Of 6 patients (1.8%) whose medical illnesses were missed, 1 had an acute subdural haematoma, 3 cryptococcal meningitis, 1 hyperthyroidism and 1 pulmonary tuberculosis. Fourteen patients (4.1%) were inappropriately admitted to the medical ward and had to be transferred to the psychiatric ward. All these patients had no abnormality on physical examination and were admitted to the medical ward because of an abnormal white cell count.
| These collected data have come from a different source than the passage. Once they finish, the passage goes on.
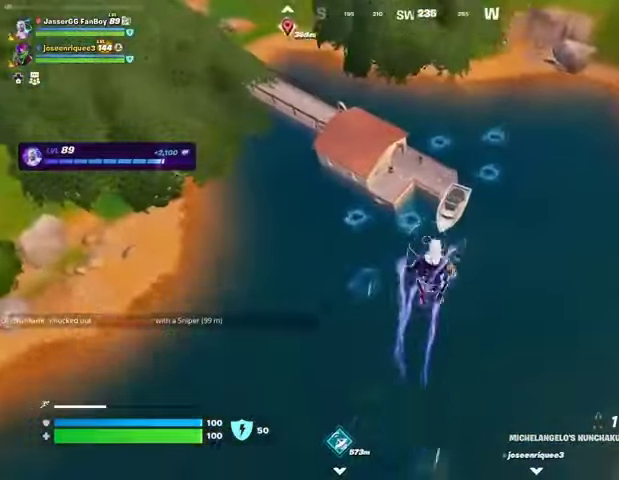
{"buttons": [], "left_stick": "up", "right_stick": "center", "events": [[133, "left_stick", "up"]]}
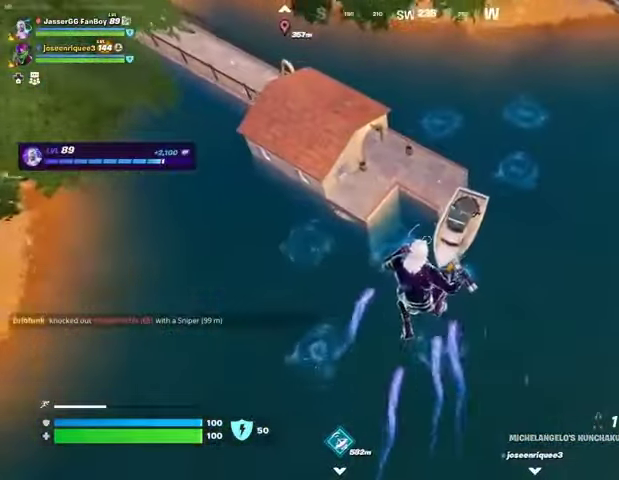
{"buttons": [], "left_stick": "up", "right_stick": "center", "events": []}
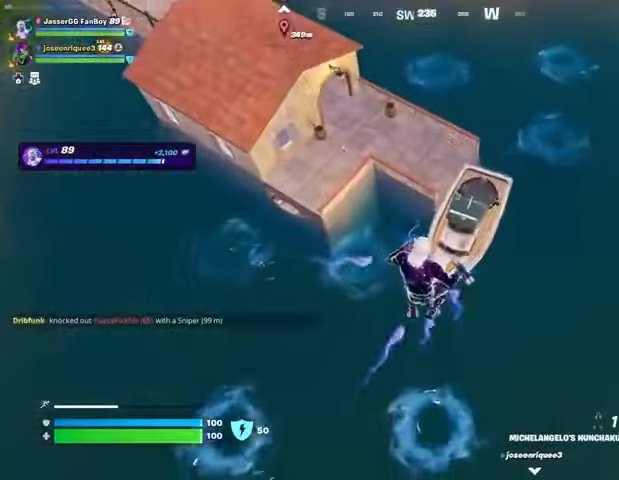
{"buttons": [], "left_stick": "down", "right_stick": "up", "events": [[167, "L2", "down"], [167, "right_stick", "up"], [233, "left_stick", "center"], [300, "L2", "up"], [333, "left_stick", "down"]]}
At the initial ED assessment, 36 of the 339 patients (10.6%) were assigned the label 'Known psych. patient', but this was found to be inaccurate when a more detailed history was obtained after admission. The association between past psychiatric history and cause of aggression was not significant (p>0.05). However, patients with abnormal findings on physical examination were much more likely to have a medical cause of aggression. There was a strongly significant association between physical examination and cause of aggression (odds ratio (OR) 42.151, 95% confidence interval (CI) 4.36-406, p<0.001), The past psychiatric history and physical examination had sensitivities of 28% and 63%, respectively, for the identification of a medical illness causing aggression.
Patients with an abnormal full blood count and urea and electrolyte levels were more likely to have a medical cause of aggression than patients in whom these were normal (Table II). Chi-square tests indicated a significant association between the full blood count (OR 2.363, 95% CI 1.08-5.13, p<0.03) and urea and electrolyte levels (OR 3.531, 95% CI 1.3-9.55, p<0.01) and the cause of aggression. These investigations had sensitivities of 57% and 40%, respectively, for the identification of a medical illness causing or contributing to the aggression. The sensitivity of the random blood glucose was 21%. An abnormal result was recorded as an abnormality in any or all of the individual components of the investigation. A clinically significant result was defined as a result that necessitated immediate treatment or that contributed to or confirmed the cause of the aggression. A positive screening test was regarded as an abnormal result on the test.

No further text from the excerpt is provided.